# [Exercise]
An unchanged copy of each entry below is needed; keep the pictures out of it.

# [Extracted page text data]
"""
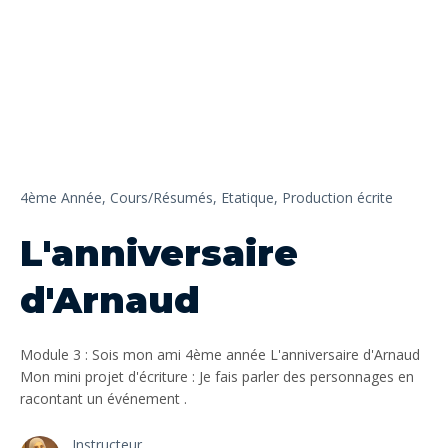
4ème Année,
Cours/Résumés,
Etatique,
Production écrite
L'anniversaire
d'Arnaud
Module 3 : Sois mon ami 4ème année L'anniversaire d'Arnaud
Mon mini projet d'écriture : Je fais parler des personnages en
racontant un événement .
Instructeur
"""
# [Answer to this problem]
4ème Année,
Cours/Résumés,
Etatique,
Production écrite
L'anniversaire
d'Arnaud
Module 3 : Sois mon ami 4ème année L'anniversaire d'Arnaud
Mon mini projet d'écriture : Je fais parler des personnages en
racontant un événement .
Instructeur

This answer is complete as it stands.